Une vue de la rue Paul Sauvé où plusieurs bungalows ont été remplacés par des cottages. Source : Guillaume St-Jean
Suite à l’annonce, le mois dernier de la liste annuelle des 10 sites menacés par l’organisme Héritage Montréal, de nombreux lecteurs, journalistes, et fort probablement des résidents de l’ancienne coopérative d’habitation de St-Léonard se sont sûrement demandé en quoi un ensemble de bungalows destinés à la classe moyenne et construits en série pouvaient être d’intérêt patrimonial, et ce, malgré le fait que plus de la moitié des constructions originelles aient été altérées ou démolies.
Dans la culture populaire, le terme patrimoine est encore souvent associé aux vieilles pierres et à la monumentalité. La notion de patrimoine, qui s’est passablement élargie à partir des années 1970, est toutefois beaucoup plus large. Ainsi, il n’est plus nécessaire qu’un édifice soit un jalon de première importance du point de vue de l’histoire de l’art, de l’architecture ou encore de l’urbanisme pour être d’intérêt patrimonial. Désormais, un bien peut acquérir une valeur patrimoniale s’il est imprégné d’un certain vécu, perceptible et observable.
À l’heure actuelle, le bungalow moyen est malheureusement et principalement encore analysé en fonction de la notion d’historicité. Il a donc du mal à s’imposer comme étant un élément patrimonial puisqu’il appartient à un passé récent et qu’il ne relève pas du caractère traditionnel de la plupart des édifices auxquels s’attache habituellement la majorité de la population. De plus, puisque l’appropriation des résidences qui se traduit par diverses modifications visant à singulariser chaque propriété individuelle constitue l’élément le plus caractéristique des quartiers de bungalows, l’idée générale de la conservation visant à restaurer un édifice dans son état originel pour le mettre en valeur ne peut donc s’appliquer à ce type de bâti.
Néanmoins, les bungalows et leurs quartiers constituent une part importante de notre héritage bâti et culturel.

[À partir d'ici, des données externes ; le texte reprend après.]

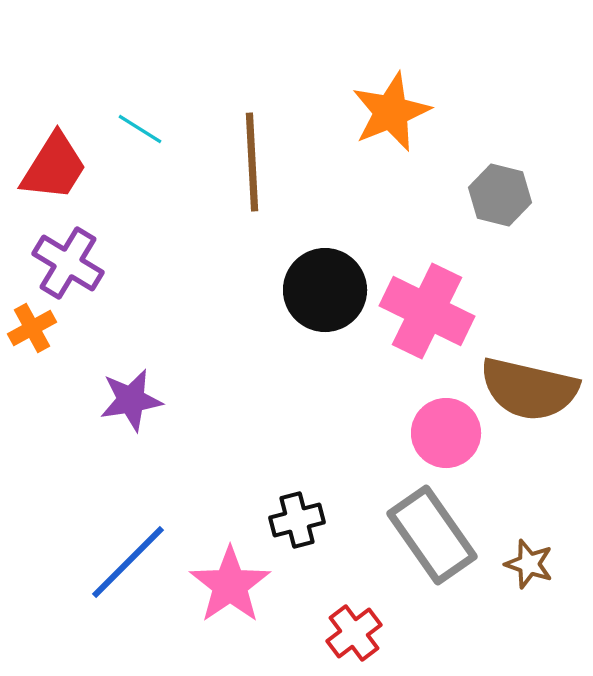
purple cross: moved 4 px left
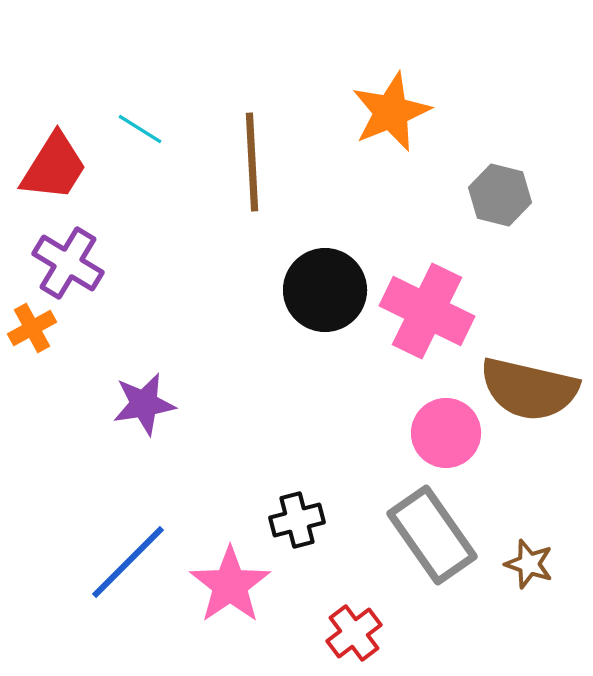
purple star: moved 13 px right, 4 px down
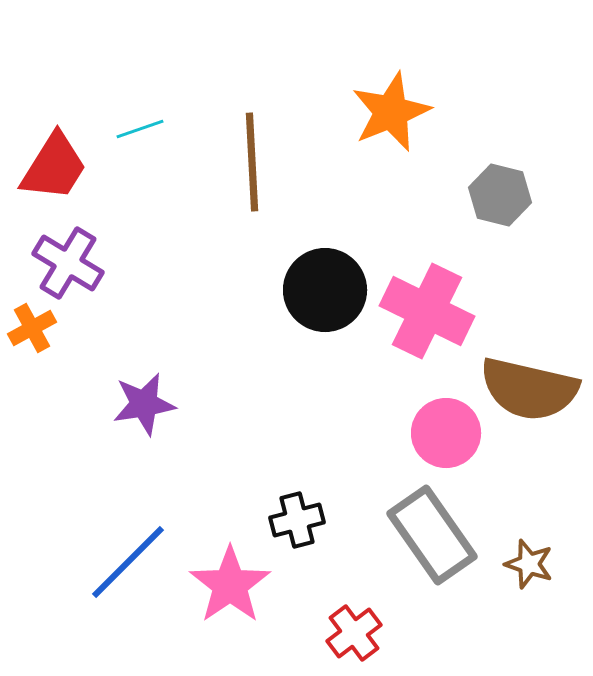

À l’heure actuelle près de 50 % du parc de logements au Québec est constitué de bungalows. Ces édifices sont imprégnés dudit vécu perceptible et observable puisqu’ils sont depuis plus d’un demi-siècle la représentation du mode de vie d’une importante part de la population et témoignent des valeurs, de l’appropriation du territoire, de l’art d’habiter ou encore des pratiques constructives des Québécois.
Dans le cas de la coopérative de St-Léonard, la valeur patrimoniale des lieux est notamment attribuable au fait que cet ensemble fut le premier développement qui transforma un secteur rural en celui d’une banlieue et que par sa taille, il fut le plus vaste ensemble résidentiel à avoir été réalisé au Québec selon un mode de gestion coopératif, un mouvement plutôt rare à Montréal. La coopérative est également la représentation d’un nouveau mode de vie fortement valorisé dans les années 1950 : posséder une maison en banlieue de Montréal. Son intérêt patrimonial n’est donc pas directement associé à l’architecture de l’un ou l’autre des différents modèles de bungalows qui la composent, mais plutôt a la totalité de l’ensemble construit et de la trame de rues qui dessert et réunit le tout. En tant qu’ensemble urbain, cette coopérative constitue un important témoin historique qui illustre de façon tangible une étape charnière du développement de Saint-Léonard.
En incluant la coopérative d’habitation de St-Léonard dans sa liste des sites menacés de 2013, Héritage Montréal a permis de faire sortir de l’ombre la menace qui pèse depuis quelques années sur cet ensemble urbain, en plus de favoriser une réflexion sur la conservation du patrimoine bâti du XXe siècle. La sauvegarde de ce qui subsiste de la coopérative ne dépend toutefois que d’une chose : la volonté d’agir des instances décisionnelles de l’arrondissement.
One comment
Je pense qu’il faut garder des exemples témoins; par contre, le fait que presque la moitié des logements au Québec soit constituée de bungalows est également un exemple du développement écocidaire et autocentrique qui règne depuis la fin de la Seconde Guerre Mondiale; le contraire d’une densité adéquate pour permettre l’essor de quartiers marchables, cyclables et bien desservis par les transports collectifs.